II. For every day at 0h Greenwich Apparent Time (not mean time), the Sun's longitude (meaning ecliptic longitude, largely irrelevant to practical navigators), right ascension, declination, and also the equation of time. These are all given to the nearest second of arc or time (and tenth of a second for the RA). This is the highest precision data in the almanac pages reflecting the overwhelming importance of the Sun in 19th century navigation. Note that the ecliptic longitude is given in units of "S.D.M.S." which means sign, degrees, minutes, seconds.
III. The time of the Sun's semi-diameter's meridian passage (and since they always used GAT in these early almanacs, this is always a little over one minute), the Sun's semi-diameter in angular minutes, seconds and tenths of seconds, also a few less important items.
Also on this page, dates and times of eclipses of the satellites of Jupiter to the nearest second of time (GAT as always).

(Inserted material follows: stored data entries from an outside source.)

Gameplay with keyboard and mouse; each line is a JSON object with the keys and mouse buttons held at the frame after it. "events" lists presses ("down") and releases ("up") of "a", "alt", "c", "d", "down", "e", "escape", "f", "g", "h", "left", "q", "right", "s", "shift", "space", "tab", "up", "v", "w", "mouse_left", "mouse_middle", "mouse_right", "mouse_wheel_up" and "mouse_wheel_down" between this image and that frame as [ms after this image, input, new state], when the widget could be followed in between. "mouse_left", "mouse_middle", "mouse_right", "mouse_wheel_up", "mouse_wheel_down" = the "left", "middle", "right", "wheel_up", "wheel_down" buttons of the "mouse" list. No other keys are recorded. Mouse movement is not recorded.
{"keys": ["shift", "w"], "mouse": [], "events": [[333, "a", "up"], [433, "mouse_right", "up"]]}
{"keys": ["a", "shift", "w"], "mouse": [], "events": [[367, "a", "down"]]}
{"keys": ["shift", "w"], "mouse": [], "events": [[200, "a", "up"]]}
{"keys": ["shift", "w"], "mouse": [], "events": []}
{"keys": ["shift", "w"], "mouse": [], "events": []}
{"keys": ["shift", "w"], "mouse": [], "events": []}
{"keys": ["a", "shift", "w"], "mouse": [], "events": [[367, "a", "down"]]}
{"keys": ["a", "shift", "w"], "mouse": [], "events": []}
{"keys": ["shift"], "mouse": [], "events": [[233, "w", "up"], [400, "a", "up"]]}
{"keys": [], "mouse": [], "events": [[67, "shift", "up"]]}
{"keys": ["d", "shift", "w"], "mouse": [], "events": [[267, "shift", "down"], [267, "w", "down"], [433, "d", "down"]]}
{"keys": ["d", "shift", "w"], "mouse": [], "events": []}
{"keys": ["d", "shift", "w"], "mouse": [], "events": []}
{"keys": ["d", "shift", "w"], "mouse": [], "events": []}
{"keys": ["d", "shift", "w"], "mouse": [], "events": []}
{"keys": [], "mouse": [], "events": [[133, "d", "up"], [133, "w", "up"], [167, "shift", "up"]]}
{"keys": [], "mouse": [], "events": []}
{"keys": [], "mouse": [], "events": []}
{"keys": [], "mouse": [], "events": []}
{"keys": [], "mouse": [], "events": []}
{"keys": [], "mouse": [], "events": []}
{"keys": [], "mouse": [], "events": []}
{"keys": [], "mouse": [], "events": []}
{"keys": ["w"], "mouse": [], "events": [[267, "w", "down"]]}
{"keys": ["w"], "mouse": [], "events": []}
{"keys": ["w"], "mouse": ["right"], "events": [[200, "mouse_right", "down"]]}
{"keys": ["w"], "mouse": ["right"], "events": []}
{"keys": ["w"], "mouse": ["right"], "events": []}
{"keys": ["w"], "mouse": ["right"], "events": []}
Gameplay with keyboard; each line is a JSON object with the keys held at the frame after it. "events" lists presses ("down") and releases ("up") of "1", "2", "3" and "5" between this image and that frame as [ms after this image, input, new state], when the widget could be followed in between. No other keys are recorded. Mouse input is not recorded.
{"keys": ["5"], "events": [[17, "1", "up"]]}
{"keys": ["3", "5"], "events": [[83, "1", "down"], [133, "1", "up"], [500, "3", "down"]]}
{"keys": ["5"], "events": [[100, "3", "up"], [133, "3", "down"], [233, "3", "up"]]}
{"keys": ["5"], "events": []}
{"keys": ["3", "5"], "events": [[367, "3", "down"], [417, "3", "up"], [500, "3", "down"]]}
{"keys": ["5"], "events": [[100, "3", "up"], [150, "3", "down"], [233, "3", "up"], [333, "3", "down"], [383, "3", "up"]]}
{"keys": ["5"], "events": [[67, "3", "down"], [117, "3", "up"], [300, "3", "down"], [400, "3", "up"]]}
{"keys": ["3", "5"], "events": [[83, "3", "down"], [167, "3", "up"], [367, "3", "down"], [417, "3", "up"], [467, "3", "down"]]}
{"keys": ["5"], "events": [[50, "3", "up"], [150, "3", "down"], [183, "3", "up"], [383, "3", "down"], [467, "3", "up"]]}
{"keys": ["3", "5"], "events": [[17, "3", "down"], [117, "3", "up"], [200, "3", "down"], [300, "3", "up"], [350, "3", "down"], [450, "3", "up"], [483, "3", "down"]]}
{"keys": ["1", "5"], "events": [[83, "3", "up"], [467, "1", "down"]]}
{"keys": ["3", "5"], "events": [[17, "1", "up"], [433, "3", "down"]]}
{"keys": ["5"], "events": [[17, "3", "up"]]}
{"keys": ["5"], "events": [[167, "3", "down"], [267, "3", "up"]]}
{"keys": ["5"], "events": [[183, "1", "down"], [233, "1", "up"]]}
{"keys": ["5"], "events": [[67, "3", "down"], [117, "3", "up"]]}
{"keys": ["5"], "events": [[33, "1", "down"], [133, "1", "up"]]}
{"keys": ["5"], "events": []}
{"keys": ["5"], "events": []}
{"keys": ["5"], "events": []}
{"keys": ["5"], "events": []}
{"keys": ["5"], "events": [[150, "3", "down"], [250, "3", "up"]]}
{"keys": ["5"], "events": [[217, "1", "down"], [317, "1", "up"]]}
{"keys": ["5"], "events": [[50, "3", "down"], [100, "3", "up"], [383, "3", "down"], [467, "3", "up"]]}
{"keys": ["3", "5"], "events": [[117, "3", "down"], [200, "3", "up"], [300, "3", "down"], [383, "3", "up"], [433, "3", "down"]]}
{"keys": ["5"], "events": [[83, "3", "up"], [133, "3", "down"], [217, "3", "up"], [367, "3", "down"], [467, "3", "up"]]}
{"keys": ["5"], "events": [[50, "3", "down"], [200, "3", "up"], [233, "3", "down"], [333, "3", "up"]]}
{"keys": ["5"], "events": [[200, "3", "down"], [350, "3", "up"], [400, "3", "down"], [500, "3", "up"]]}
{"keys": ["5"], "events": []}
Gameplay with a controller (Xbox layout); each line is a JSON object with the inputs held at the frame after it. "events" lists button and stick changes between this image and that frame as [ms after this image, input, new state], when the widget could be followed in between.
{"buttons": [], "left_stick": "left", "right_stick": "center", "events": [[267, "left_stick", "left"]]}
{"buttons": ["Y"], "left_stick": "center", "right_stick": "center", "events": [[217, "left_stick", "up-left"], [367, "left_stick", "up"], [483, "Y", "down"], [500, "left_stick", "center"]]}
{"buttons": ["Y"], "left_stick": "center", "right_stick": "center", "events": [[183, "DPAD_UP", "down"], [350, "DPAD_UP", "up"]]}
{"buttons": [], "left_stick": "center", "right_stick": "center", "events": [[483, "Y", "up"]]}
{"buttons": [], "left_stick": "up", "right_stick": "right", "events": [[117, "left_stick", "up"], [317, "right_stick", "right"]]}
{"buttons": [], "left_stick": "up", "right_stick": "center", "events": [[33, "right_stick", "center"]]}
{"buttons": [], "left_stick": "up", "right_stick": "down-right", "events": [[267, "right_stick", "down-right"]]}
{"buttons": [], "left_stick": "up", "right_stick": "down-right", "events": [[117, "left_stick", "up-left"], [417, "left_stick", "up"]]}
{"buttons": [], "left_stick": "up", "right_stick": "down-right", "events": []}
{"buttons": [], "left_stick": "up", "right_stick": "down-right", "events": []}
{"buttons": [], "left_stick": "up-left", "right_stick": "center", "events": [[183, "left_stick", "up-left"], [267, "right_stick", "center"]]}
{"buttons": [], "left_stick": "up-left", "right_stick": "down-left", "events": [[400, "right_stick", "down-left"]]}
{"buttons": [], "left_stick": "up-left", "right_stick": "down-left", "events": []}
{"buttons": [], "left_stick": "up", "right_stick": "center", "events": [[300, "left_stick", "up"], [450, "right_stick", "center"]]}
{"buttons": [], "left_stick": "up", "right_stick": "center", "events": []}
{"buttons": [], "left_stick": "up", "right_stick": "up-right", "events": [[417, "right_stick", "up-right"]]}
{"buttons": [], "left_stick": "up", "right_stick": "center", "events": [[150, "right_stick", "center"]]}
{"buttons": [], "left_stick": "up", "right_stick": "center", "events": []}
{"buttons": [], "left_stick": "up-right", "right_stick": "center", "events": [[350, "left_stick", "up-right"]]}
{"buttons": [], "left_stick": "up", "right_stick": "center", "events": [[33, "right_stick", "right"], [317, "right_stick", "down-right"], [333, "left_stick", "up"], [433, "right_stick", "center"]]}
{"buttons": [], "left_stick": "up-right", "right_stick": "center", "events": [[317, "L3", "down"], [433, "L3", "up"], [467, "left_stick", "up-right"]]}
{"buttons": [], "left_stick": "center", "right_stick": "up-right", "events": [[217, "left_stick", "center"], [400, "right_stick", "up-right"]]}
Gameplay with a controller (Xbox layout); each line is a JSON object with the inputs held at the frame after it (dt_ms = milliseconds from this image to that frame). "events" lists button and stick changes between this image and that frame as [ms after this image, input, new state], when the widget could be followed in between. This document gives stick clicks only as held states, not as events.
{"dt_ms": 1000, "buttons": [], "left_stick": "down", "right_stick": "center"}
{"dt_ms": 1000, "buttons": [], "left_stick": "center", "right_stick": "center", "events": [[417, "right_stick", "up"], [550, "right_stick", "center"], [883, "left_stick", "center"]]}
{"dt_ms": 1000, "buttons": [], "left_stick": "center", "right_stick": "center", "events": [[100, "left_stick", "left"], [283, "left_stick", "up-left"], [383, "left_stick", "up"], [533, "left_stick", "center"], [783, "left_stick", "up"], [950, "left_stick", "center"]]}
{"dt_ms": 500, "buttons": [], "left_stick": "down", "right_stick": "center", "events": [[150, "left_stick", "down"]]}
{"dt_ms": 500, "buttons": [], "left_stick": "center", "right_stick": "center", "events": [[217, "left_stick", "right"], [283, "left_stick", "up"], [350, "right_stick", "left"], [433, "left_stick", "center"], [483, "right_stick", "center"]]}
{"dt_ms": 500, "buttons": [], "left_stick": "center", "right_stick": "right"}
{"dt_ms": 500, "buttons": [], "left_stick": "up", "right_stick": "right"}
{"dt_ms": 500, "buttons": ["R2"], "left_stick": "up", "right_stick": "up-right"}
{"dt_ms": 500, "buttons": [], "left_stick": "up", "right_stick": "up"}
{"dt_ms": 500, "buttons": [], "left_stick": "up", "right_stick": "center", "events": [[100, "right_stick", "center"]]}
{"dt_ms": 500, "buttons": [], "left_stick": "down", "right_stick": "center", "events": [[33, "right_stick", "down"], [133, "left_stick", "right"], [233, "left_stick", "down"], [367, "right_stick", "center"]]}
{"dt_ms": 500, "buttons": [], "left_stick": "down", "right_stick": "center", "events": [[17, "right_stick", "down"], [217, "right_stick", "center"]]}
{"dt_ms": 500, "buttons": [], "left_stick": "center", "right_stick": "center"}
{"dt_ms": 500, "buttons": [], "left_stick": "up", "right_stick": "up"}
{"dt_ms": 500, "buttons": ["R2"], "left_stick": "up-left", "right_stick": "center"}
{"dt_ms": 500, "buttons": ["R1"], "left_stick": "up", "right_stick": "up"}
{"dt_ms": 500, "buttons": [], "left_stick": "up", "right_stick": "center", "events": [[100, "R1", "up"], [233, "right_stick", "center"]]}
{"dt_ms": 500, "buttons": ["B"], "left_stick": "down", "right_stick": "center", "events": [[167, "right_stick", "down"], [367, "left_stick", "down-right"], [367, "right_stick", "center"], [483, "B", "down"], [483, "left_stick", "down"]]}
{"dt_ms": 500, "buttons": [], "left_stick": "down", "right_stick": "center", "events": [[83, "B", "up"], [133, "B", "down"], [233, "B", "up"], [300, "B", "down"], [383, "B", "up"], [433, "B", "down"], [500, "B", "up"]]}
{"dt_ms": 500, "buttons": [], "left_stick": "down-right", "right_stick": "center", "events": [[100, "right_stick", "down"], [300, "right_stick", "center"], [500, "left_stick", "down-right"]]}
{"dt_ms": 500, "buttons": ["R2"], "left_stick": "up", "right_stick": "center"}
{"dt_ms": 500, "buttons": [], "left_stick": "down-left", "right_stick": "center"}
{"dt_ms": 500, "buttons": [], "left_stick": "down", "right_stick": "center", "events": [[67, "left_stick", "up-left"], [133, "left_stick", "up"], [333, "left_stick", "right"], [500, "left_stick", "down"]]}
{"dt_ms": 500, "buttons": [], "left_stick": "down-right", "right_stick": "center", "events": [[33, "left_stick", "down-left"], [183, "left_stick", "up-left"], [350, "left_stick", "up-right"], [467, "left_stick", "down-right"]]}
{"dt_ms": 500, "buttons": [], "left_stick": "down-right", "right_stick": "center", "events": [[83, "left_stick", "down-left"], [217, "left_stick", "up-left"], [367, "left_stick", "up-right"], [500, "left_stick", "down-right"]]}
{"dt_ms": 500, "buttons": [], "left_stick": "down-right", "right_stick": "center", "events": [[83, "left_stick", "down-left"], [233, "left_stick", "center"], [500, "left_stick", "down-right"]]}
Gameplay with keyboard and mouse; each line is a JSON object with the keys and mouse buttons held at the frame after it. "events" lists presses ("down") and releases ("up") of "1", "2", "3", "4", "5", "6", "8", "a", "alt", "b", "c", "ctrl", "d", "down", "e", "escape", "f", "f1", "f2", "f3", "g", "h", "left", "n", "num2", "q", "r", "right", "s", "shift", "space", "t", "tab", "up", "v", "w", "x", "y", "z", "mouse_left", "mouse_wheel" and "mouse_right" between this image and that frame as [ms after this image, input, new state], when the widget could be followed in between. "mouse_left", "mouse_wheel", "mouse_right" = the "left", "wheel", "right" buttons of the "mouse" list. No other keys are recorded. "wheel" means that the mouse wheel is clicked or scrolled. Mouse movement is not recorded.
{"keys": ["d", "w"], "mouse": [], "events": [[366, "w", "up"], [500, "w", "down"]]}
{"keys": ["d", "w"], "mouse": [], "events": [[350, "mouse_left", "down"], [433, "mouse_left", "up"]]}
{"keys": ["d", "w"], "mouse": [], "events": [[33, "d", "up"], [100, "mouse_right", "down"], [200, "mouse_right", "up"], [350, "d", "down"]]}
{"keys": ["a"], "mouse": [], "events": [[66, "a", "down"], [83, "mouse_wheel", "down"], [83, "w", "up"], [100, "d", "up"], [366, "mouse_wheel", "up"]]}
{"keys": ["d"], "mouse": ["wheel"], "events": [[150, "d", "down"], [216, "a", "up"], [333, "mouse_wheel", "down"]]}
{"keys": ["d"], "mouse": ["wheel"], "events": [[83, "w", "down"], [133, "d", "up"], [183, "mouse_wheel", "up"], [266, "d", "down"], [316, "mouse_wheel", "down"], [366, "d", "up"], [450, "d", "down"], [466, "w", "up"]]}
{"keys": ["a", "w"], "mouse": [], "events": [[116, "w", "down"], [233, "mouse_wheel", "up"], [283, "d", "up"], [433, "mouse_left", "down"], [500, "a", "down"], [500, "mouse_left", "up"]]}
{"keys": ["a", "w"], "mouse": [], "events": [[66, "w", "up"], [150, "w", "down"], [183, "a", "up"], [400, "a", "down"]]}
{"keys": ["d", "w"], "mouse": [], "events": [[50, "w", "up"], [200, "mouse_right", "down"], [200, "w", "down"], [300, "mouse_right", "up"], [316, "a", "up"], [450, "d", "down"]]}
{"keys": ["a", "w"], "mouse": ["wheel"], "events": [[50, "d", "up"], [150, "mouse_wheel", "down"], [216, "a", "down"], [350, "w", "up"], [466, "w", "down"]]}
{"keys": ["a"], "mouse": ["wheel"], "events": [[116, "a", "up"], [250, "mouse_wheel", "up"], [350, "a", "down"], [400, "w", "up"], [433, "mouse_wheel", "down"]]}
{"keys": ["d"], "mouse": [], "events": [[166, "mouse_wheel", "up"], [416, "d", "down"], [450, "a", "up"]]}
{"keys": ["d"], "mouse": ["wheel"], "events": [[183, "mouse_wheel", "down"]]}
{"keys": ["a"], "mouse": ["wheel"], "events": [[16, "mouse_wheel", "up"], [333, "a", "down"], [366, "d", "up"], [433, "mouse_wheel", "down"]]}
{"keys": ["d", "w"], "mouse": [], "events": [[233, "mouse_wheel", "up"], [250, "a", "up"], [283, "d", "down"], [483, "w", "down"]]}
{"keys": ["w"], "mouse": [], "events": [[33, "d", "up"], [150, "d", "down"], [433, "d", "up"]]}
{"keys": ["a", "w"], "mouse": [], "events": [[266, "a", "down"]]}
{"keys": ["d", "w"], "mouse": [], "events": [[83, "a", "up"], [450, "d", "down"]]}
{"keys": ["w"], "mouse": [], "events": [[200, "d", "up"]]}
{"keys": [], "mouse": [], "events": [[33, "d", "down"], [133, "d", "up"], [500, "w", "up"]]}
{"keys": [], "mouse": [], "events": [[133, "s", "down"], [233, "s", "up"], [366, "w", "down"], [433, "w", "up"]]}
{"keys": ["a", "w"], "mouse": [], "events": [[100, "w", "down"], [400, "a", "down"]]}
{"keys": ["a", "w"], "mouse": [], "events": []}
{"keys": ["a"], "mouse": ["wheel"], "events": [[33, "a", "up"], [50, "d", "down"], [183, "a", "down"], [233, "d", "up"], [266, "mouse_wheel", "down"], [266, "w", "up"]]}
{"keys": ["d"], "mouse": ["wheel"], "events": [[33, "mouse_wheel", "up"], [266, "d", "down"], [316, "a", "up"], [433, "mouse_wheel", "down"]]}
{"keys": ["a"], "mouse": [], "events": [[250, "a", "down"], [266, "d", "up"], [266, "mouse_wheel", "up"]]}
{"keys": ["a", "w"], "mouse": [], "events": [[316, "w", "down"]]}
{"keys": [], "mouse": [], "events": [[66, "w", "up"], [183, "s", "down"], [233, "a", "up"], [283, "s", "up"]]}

IV. Planetary data given every two or three days for Mercury, every six days for Venus, Mars, Jupiter, and Saturn, and every ten days for the Georgian (Uranus). But these data are insufficient in precision for most problems like longitude by occultations. The tables include the heliocentric and geocentrtic ecliptic latitude and longitude (again, largely irrelevant to practical navigators) and also the planet's declination. All of these data are listed to the nearest minute of arc only, not accurate enough for any navigational longitude problem like the ones we've discussed in this thread. This table also gives the time of meridian passage at Greenwich for each planet to the nearest minute of time.
V. The Moon's ecliptic longitude and latitude to the nearest second of arc for noon and midnight GAT. Note that these again are ecliptic coordinates which have no real place in practical navigation though a very determined calculator could convert them to RA and Dec. The precision is good here but since the coordinates are only given every twelve hours, standard linear interpolation would not be good enough.
VI. More Moon data: age of the Moon to the nearest day, meridian passage at Greenwich, RA and Dec of the Moon at noon and midnight. Unfortunately for this navigation puzzle, these data are given to the nearest minute of arc only. And again, linear interpolation would not work.
VII. The Moon's semi-diameter and horizontal parallax at noon and midnight given in minutes and seconds of arc for noon and midnight of every day. These data are required for standard lunars which explains why they are provided at higher precision than other data for the Moon.
VIII, IX, X, XI. Lunar distances every three hours of GAT in degrees, minutes and seconds. This was the officially sanctioned astronomical method for determining longitude and therefore the only method where the data were provided at high enough precision.
XII. A graphic table of the configurations of the satellites of Jupiter. Note that the moons we know today as Io, Europa, Ganymede, and Callisto were always known as 1,2,3,4 until the end of the 19th century.